TASK BRIEF:
Arrange the stretch of data from the line containing "h=3 m=35 is?" through the line containing "Answer: 6h26m18s" as a Markdown table with columns Num and Line, numbering each row and leaving out blank lines.

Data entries
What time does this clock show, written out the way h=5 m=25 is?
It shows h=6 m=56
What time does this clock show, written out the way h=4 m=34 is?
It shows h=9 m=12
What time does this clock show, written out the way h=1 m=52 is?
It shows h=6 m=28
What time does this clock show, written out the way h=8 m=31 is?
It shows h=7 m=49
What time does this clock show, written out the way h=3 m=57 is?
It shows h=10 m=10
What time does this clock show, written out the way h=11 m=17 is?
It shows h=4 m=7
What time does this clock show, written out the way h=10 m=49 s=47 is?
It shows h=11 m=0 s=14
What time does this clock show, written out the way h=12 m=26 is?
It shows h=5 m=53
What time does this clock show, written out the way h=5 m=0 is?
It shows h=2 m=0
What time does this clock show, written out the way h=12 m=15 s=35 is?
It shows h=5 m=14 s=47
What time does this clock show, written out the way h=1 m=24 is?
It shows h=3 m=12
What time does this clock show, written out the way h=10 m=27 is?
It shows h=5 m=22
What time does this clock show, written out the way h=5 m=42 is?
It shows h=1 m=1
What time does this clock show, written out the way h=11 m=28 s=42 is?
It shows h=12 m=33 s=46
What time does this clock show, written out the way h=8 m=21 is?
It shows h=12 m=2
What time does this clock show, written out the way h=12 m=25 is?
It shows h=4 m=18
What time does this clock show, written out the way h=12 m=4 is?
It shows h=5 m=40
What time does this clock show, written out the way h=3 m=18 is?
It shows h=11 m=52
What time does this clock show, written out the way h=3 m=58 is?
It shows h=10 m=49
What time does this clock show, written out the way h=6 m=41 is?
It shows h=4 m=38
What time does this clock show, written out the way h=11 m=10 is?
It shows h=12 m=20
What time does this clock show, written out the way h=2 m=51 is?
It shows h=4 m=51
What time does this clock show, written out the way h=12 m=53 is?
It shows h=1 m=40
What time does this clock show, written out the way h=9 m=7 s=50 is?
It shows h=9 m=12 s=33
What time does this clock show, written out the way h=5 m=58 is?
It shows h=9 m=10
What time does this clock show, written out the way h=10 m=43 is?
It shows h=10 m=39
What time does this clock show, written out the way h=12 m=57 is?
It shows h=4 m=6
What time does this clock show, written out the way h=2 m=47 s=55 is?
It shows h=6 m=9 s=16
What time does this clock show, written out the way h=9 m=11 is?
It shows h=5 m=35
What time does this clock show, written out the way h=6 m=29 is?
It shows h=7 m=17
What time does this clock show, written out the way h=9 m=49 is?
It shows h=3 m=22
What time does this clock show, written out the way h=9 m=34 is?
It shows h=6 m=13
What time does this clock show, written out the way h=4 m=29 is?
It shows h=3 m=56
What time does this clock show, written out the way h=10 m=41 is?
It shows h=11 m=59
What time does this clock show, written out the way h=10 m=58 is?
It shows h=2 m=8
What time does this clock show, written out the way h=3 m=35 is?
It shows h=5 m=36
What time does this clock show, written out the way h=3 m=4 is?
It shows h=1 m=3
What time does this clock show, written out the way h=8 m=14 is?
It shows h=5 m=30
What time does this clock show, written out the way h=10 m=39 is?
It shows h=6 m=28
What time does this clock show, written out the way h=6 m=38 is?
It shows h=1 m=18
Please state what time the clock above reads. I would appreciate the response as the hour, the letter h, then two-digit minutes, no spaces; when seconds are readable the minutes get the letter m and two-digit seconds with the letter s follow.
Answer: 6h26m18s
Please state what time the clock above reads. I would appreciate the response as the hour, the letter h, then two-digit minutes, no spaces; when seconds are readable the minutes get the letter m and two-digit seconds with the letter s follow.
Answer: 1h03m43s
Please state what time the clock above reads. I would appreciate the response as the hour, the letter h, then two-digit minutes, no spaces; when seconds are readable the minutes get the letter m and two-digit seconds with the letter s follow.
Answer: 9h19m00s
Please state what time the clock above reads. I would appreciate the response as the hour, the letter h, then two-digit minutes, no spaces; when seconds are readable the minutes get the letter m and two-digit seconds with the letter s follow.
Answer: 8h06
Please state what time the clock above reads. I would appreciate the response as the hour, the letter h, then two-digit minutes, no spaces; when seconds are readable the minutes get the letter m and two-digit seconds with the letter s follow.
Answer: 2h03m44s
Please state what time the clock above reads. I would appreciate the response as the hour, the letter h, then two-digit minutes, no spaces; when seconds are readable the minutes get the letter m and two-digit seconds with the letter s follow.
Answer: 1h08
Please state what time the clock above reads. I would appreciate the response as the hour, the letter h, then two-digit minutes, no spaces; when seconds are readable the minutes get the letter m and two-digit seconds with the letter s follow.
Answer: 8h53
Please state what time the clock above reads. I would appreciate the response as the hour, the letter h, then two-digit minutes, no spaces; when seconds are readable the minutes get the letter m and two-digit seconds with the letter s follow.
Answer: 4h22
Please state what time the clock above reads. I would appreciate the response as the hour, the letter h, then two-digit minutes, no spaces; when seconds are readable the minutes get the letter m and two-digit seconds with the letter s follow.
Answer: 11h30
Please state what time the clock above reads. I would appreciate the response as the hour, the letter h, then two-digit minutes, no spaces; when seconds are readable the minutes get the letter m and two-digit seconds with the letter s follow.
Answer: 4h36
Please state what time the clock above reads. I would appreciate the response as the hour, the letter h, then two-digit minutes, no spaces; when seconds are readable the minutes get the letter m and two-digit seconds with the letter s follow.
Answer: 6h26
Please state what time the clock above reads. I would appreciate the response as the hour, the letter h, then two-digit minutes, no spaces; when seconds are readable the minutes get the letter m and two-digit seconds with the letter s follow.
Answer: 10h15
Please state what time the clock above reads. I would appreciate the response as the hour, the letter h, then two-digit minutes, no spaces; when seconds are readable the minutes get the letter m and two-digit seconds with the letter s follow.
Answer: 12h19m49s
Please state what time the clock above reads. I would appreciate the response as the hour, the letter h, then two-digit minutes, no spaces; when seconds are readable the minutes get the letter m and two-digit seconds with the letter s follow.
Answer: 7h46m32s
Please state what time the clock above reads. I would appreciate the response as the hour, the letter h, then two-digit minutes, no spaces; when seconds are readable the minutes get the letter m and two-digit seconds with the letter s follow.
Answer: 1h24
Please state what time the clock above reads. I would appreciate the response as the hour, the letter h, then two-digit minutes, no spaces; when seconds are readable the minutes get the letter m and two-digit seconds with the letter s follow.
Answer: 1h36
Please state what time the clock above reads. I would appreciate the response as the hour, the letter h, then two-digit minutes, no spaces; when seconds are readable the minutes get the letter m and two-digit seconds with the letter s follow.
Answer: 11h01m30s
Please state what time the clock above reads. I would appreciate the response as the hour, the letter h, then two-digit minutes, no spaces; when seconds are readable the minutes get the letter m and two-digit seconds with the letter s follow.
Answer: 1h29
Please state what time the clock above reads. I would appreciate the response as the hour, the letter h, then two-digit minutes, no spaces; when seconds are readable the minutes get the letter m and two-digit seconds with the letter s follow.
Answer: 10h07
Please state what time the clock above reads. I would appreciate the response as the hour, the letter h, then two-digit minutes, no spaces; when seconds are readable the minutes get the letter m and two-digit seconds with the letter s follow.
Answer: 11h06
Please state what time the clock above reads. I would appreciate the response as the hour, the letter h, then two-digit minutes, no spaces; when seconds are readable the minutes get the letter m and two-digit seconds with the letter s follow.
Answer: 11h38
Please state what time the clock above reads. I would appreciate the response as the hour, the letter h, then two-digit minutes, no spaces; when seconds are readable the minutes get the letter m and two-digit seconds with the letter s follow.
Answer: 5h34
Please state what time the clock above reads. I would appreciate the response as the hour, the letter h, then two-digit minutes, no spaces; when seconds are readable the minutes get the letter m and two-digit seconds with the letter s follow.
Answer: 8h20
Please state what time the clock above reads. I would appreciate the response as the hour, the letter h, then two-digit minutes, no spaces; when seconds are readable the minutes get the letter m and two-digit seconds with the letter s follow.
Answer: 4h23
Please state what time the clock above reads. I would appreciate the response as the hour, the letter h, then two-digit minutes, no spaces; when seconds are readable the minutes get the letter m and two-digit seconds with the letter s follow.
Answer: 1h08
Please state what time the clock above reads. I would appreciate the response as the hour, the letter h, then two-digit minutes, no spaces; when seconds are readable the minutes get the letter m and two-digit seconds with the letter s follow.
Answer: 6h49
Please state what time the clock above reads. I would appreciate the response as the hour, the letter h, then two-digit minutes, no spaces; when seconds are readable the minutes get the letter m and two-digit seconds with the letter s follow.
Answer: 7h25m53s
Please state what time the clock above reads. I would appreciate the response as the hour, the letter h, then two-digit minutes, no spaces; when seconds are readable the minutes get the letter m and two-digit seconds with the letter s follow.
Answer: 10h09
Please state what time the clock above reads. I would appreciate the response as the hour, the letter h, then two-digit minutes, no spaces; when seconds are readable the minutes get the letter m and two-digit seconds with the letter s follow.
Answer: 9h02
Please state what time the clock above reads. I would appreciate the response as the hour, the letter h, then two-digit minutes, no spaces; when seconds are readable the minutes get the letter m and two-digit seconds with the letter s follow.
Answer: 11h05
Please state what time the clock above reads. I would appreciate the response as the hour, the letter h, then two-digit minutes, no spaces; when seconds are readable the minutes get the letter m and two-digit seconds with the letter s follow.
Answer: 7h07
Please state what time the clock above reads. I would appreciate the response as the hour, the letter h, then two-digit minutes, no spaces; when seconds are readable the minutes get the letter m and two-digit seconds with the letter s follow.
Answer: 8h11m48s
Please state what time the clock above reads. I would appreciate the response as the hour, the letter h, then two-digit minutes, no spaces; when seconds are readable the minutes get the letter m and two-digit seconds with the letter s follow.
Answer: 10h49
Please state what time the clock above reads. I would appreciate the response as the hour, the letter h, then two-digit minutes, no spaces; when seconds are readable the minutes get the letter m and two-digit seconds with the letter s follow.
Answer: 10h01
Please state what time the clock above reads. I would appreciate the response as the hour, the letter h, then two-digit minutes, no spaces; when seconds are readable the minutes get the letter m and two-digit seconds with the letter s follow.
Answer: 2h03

SOLUTION BELOW:
| Num | Line |
|---|---|
| 1 | What time does this clock show, written out the way h=3 m=35 is? |
| 2 | It shows h=5 m=36 |
| 3 | What time does this clock show, written out the way h=3 m=4 is? |
| 4 | It shows h=1 m=3 |
| 5 | What time does this clock show, written out the way h=8 m=14 is? |
| 6 | It shows h=5 m=30 |
| 7 | What time does this clock show, written out the way h=10 m=39 is? |
| 8 | It shows h=6 m=28 |
| 9 | What time does this clock show, written out the way h=6 m=38 is? |
| 10 | It shows h=1 m=18 |
| 11 | Please state what time the clock above reads. I would appreciate the response as the hour, the letter h, then two-digit minutes, no spaces; when seconds are readable the minutes get the letter m and two-digit seconds with the letter s follow. |
| 12 | Answer: 6h26m18s |